What Is Distemper?
Distemper is a viral disease that can affect all of the canine respiratory and central nervous systems. The virus attacks the linings of organs and tissues, causing fever, vomiting and diarrhea. Canine distemper is typically fatal. Puppies often die within six days of infection; however, some dogs survive with treatment. Affected puppies are contagious for up to six weeks.
Mode of Transmission
Canine distemper is highly contagious, spread by the air, water, feces and contaminated objects. The virus can survive in an environment for up to one year. Dogs contract canine distemper through inhalation or ingestion of fluids from infected animals. Although rare, dogs can develop canine distemper from a bite. Puppies sometimes contract canine distemper via the mother’s milk while nursing, but this is very rare.
Symptoms of Distemper in Dogs
The initial symptoms of canine distemper include fever, respiratory problems and watery eyes with a sticky discharge. The immune system attacks the lungs and brain as it tries to fight off the infection; resulting in vomiting, diarrhea, lack of coordination and paralysis. Animals may also experience seizures and hallucinations. Infected dogs die within 7-10 days after exposure. Dogs that recover may have permanent damage to the brain, eyes or respiratory system.
Diagnosis of Distemper in Dogs
Veterinarians diagnose canine distemper by taking fluid samples from the dog’s eye and lung. A blood sample will also reveal antibodies related to canine distemper virus. The presence of these antibodies indicates an active infection. Veterinarians also conduct a polymerase chain reaction test to detect the presence of distemper virus in your pet.
Treatment and Prevention of Distemper in Dogs
There is no cure for canine distemper, but veterinarians can treat individual symptoms to make the animal more comfortable. Veterinarians may administer fluids, antibiotics, anticonvulsant medication and pain relievers as needed to combat specific symptoms such as dehydration or respiratory problems. Veterinarians may also prescribe medications to improve digestion.

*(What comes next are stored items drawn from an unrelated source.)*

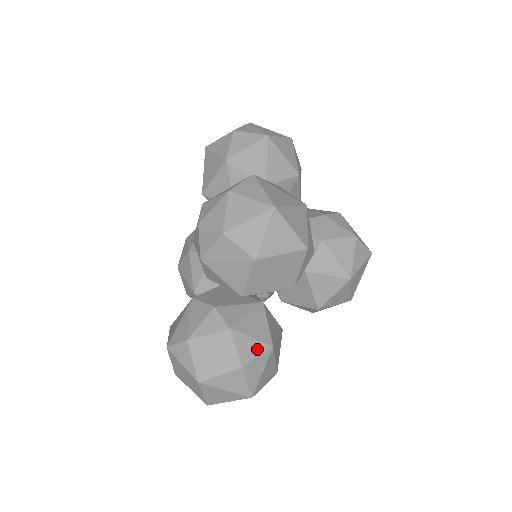
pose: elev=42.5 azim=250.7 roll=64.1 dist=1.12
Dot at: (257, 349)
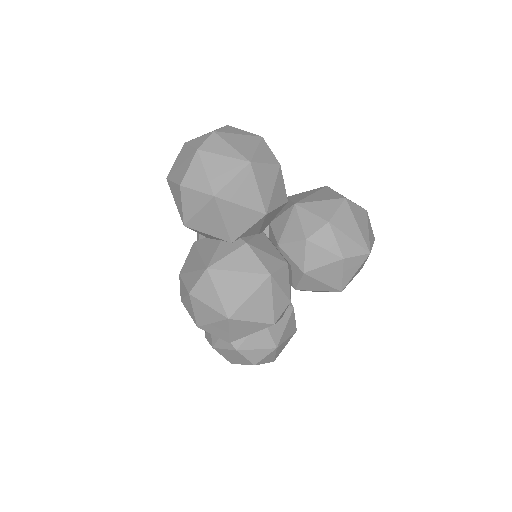
Dot at: (263, 353)
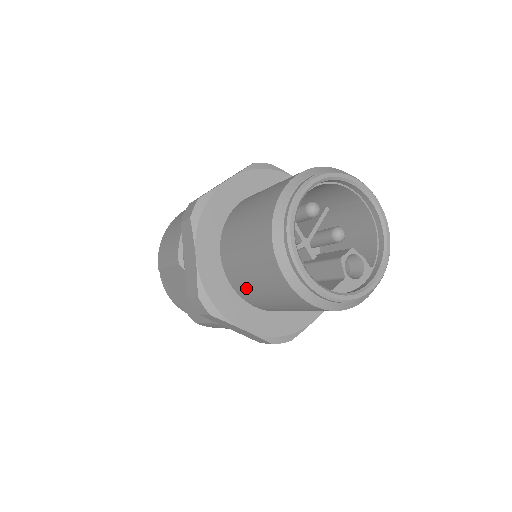
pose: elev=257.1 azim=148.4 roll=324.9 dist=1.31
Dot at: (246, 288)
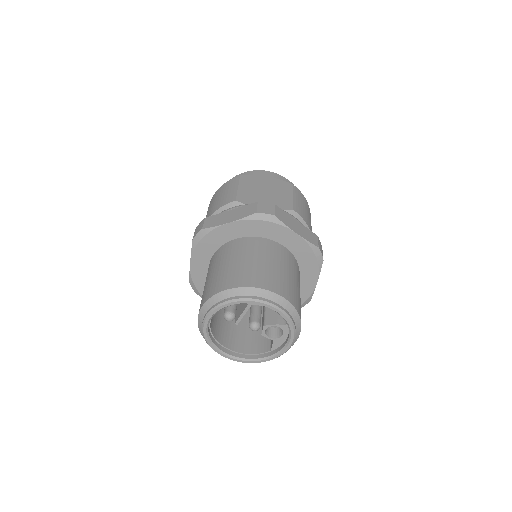
Dot at: occluded
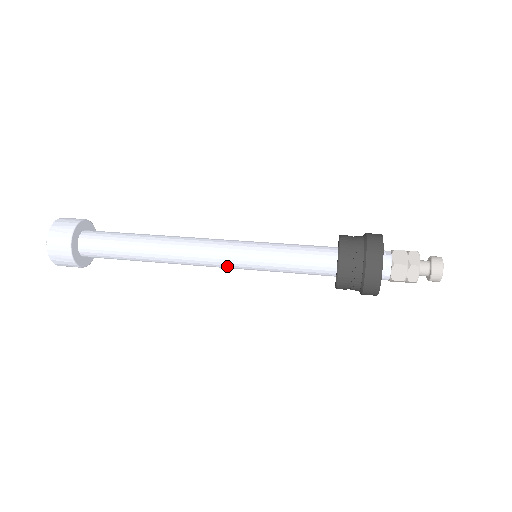
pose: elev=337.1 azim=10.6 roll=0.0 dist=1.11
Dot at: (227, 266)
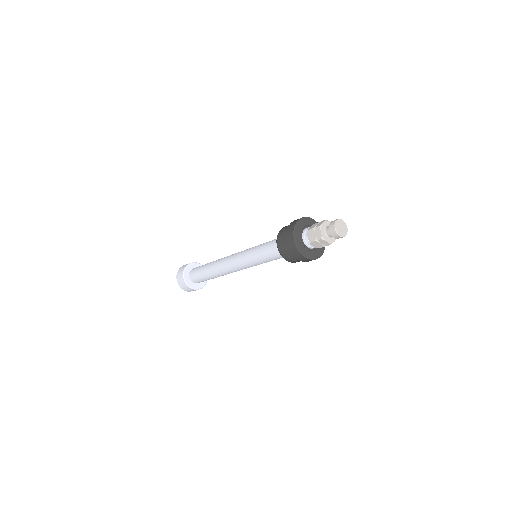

Most dogs do not survive once symptoms occur, so veterinarians usually recommend euthanasia rather than treatment. Immunization is the best way to prevent canine distemper, but many puppies are too young for vaccination. Pregnant dogs cannot be vaccinated due to potential risks to their unborn puppies; these dogs need to avoid contact with other dogs and areas that may be contaminated.
How to Prevent Distemper
Vaccines for canine distemper are effective at preventing infection. Your veterinarian can advise you on the appropriate vaccination schedule for your puppy, but generally dogs should receive a booster shot every year. Keep vaccinations up to date to provide lifelong immunity against canine distemper to your dog. Vaccination is especially important if your dog may interact with other dogs or is in a high-risk area.
Avoid areas that may be contaminated with canine distemper, such as dog parks and animal shelters . Keep your dog away from wild animals such as raccoons and skunks. Ensure your pet is current on his vaccinations; if you are concerned about the risk of infection, consider having your pet spayed or neutered.
Regular grooming and veterinary visits will ensure your dog’s immune system remains healthy, allowing him to fight off infection more effectively. Provide a safe environment for your animal, avoiding places with open water that may be contaminated with the virus.